======== Provided records ========

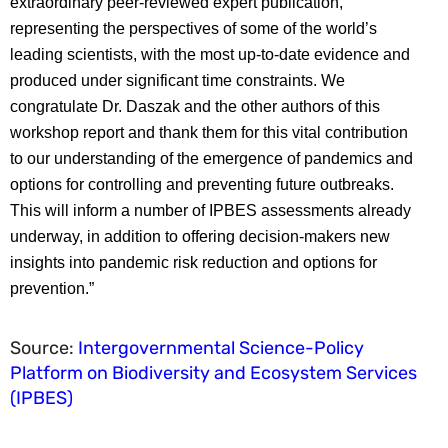
extraordinary peer-reviewed expert publication,
representing the perspectives of some of the world’s
leading scientists, with the most up-to-date evidence and
produced under significant time constraints. We
congratulate Dr. Daszak and the other authors of this
workshop report and thank them for this vital contribution
to our understanding of the emergence of pandemics and
options for controlling and preventing future outbreaks.
This will inform a number of IPBES assessments already
underway, in addition to offering decision-makers new
insights into pandemic risk reduction and options for
prevention.”
Source:
Intergovernmental Science-Policy
Platform on Biodiversity and Ecosystem Services
(IPBES)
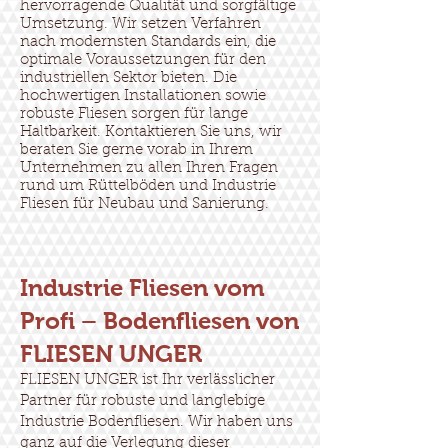
hervorragende Qualität und sorgfältige
Umsetzung. Wir setzen Verfahren
nach modernsten Standards ein, die
optimale Voraussetzungen für den
industriellen Sektor bieten. Die
hochwertigen Installationen sowie
robuste Fliesen sorgen für lange
Haltbarkeit. Kontaktieren Sie uns, wir
beraten Sie gerne vorab in Ihrem
Unternehmen zu allen Ihren Fragen
rund um Rüttelböden und Industrie
Fliesen für Neubau und Sanierung.
Industrie Fliesen vom
Profi – Bodenfliesen von
FLIESEN UNGER
FLIESEN UNGER ist Ihr verlässlicher
Partner für robuste und langlebige
Industrie Bodenfliesen. Wir haben uns
ganz auf die Verlegung dieser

========

What you need to do: Each record must be returned exactly as it stands, and the images omitted.

Your solution:
extraordinary peer-reviewed expert publication,
representing the perspectives of some of the world’s
leading scientists, with the most up-to-date evidence and
produced under significant time constraints. We
congratulate Dr. Daszak and the other authors of this
workshop report and thank them for this vital contribution
to our understanding of the emergence of pandemics and
options for controlling and preventing future outbreaks.
This will inform a number of IPBES assessments already
underway, in addition to offering decision-makers new
insights into pandemic risk reduction and options for
prevention.”
Source:
Intergovernmental Science-Policy
Platform on Biodiversity and Ecosystem Services
(IPBES)
hervorragende Qualität und sorgfältige
Umsetzung. Wir setzen Verfahren
nach modernsten Standards ein, die
optimale Voraussetzungen für den
industriellen Sektor bieten. Die
hochwertigen Installationen sowie
robuste Fliesen sorgen für lange
Haltbarkeit. Kontaktieren Sie uns, wir
beraten Sie gerne vorab in Ihrem
Unternehmen zu allen Ihren Fragen
rund um Rüttelböden und Industrie
Fliesen für Neubau und Sanierung.
Industrie Fliesen vom
Profi – Bodenfliesen von
FLIESEN UNGER
FLIESEN UNGER ist Ihr verlässlicher
Partner für robuste und langlebige
Industrie Bodenfliesen. Wir haben uns
ganz auf die Verlegung dieser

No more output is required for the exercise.